*** Opening Records for the task ***
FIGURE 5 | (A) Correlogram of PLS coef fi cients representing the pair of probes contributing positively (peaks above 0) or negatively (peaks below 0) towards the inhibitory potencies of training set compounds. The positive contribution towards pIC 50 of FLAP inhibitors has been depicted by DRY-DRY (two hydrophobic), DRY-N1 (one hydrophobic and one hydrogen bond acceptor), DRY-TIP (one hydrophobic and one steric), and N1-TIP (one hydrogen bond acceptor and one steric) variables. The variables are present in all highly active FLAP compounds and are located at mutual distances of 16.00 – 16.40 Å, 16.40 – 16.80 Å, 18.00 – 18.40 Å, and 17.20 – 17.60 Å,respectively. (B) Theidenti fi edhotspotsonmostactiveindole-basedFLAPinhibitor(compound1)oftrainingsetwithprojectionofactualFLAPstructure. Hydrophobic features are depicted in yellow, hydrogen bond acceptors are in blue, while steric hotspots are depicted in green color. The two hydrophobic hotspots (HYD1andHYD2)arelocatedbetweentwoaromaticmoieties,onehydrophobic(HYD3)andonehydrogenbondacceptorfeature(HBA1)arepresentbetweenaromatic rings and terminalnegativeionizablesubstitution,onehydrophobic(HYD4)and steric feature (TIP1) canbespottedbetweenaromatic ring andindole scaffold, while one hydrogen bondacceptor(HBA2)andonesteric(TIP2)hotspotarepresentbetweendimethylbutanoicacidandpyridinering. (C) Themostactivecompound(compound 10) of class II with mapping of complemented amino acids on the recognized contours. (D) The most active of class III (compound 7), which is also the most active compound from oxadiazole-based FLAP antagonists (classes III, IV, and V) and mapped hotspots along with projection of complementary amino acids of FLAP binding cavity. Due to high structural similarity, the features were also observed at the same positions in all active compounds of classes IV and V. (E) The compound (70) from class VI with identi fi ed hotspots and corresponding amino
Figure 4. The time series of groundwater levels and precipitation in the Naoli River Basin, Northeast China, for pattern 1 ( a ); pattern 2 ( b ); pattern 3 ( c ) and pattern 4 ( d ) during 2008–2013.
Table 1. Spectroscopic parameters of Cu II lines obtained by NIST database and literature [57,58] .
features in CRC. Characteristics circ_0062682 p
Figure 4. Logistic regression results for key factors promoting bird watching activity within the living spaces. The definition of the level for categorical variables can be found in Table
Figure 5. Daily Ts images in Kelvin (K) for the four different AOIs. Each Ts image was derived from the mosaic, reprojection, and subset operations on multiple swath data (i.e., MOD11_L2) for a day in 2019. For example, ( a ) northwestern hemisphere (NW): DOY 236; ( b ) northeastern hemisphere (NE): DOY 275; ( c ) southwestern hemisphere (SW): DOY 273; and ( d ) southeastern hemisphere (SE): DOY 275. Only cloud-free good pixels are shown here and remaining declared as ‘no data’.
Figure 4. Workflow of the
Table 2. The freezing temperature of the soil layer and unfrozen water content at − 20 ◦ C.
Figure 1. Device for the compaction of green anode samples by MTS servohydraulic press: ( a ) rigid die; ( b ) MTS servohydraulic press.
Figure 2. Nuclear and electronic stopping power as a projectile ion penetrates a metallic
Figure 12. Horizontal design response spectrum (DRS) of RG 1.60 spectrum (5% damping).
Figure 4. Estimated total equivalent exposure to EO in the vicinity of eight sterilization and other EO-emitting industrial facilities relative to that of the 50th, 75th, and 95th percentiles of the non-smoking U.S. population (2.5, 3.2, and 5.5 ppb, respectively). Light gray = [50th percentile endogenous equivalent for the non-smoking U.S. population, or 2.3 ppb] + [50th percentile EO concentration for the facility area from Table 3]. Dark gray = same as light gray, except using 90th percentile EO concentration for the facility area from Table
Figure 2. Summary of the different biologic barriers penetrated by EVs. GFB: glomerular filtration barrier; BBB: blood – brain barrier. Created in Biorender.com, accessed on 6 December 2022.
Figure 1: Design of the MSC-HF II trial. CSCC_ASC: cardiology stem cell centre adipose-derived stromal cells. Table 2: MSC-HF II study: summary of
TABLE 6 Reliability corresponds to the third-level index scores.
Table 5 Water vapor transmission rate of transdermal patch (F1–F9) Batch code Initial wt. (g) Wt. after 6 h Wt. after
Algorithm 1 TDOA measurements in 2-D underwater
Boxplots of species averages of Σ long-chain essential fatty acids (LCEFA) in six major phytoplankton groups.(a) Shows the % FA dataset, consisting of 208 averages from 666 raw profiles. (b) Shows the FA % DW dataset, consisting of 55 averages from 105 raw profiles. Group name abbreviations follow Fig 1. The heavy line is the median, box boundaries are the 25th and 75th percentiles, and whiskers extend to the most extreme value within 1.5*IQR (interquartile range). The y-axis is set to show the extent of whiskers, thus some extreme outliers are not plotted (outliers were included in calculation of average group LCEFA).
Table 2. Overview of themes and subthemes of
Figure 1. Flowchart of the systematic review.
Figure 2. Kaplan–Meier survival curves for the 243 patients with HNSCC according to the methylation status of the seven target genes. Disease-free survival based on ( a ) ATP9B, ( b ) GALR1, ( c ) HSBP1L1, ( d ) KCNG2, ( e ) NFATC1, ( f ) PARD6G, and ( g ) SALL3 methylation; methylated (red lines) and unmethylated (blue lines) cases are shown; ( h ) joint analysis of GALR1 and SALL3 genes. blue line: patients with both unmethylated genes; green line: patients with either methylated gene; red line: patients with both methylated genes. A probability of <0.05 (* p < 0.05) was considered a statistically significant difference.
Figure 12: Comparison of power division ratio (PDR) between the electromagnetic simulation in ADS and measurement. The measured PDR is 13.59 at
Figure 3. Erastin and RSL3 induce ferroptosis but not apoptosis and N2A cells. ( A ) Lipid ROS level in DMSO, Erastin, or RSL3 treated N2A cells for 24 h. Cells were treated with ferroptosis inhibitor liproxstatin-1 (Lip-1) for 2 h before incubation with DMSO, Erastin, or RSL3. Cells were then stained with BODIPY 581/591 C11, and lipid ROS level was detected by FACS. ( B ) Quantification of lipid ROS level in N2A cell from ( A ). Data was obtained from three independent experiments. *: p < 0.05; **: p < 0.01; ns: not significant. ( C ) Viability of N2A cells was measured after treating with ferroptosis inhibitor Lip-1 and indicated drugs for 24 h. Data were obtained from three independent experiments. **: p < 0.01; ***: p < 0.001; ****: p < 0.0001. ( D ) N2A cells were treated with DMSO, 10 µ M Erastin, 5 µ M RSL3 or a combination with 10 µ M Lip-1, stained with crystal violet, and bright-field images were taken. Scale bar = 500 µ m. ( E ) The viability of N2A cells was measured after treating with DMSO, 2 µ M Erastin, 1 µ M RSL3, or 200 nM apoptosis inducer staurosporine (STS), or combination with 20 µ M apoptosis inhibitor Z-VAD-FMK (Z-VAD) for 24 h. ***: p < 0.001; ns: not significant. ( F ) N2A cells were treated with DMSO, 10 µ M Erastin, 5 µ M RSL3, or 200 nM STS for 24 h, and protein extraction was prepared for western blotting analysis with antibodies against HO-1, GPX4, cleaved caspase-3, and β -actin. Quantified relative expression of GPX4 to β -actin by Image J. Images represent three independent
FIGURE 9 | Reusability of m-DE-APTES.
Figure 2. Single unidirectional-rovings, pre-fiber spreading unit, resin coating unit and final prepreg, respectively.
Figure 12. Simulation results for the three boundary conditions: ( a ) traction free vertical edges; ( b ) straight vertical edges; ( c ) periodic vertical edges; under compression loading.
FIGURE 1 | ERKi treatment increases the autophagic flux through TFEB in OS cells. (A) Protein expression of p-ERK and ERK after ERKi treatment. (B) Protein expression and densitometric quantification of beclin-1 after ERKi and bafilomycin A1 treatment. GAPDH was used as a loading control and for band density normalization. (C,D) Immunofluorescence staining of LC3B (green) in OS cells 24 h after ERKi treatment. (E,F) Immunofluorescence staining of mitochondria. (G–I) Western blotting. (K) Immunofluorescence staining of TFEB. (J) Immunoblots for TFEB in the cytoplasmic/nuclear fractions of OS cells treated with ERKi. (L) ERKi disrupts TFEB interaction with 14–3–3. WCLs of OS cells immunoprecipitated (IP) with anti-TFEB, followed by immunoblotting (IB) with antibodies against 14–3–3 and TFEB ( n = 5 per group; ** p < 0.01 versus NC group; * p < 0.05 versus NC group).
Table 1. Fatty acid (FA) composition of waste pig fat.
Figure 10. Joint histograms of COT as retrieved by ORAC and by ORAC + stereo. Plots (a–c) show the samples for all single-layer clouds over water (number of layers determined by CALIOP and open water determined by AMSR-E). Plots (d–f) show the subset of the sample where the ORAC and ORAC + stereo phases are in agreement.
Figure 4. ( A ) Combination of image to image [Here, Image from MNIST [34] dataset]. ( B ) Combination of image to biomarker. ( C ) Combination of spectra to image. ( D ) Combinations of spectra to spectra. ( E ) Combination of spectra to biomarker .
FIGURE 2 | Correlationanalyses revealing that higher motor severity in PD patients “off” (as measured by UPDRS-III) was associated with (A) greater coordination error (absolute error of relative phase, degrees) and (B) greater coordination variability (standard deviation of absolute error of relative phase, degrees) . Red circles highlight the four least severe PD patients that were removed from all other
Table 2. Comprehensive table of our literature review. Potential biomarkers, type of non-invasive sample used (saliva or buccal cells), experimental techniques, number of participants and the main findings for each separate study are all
*** Closing Records for the task ***
**Instructions to follow**
From the entries above, extract only the lines running from the one containing "Figure 1: Design" through the one containing "Figure 12: Comparison", inclusive.

**Result of the exercise**
Figure 1: Design of the MSC-HF II trial. CSCC_ASC: cardiology stem cell centre adipose-derived stromal cells. Table 2: MSC-HF II study: summary of
TABLE 6 Reliability corresponds to the third-level index scores.
Table 5 Water vapor transmission rate of transdermal patch (F1–F9) Batch code Initial wt. (g) Wt. after 6 h Wt. after
Algorithm 1 TDOA measurements in 2-D underwater
Boxplots of species averages of Σ long-chain essential fatty acids (LCEFA) in six major phytoplankton groups.(a) Shows the % FA dataset, consisting of 208 averages from 666 raw profiles. (b) Shows the FA % DW dataset, consisting of 55 averages from 105 raw profiles. Group name abbreviations follow Fig 1. The heavy line is the median, box boundaries are the 25th and 75th percentiles, and whiskers extend to the most extreme value within 1.5*IQR (interquartile range). The y-axis is set to show the extent of whiskers, thus some extreme outliers are not plotted (outliers were included in calculation of average group LCEFA).
Table 2. Overview of themes and subthemes of
Figure 1. Flowchart of the systematic review.
Figure 2. Kaplan–Meier survival curves for the 243 patients with HNSCC according to the methylation status of the seven target genes. Disease-free survival based on ( a ) ATP9B, ( b ) GALR1, ( c ) HSBP1L1, ( d ) KCNG2, ( e ) NFATC1, ( f ) PARD6G, and ( g ) SALL3 methylation; methylated (red lines) and unmethylated (blue lines) cases are shown; ( h ) joint analysis of GALR1 and SALL3 genes. blue line: patients with both unmethylated genes; green line: patients with either methylated gene; red line: patients with both methylated genes. A probability of <0.05 (* p < 0.05) was considered a statistically significant difference.
Figure 12: Comparison of power division ratio (PDR) between the electromagnetic simulation in ADS and measurement. The measured PDR is 13.59 at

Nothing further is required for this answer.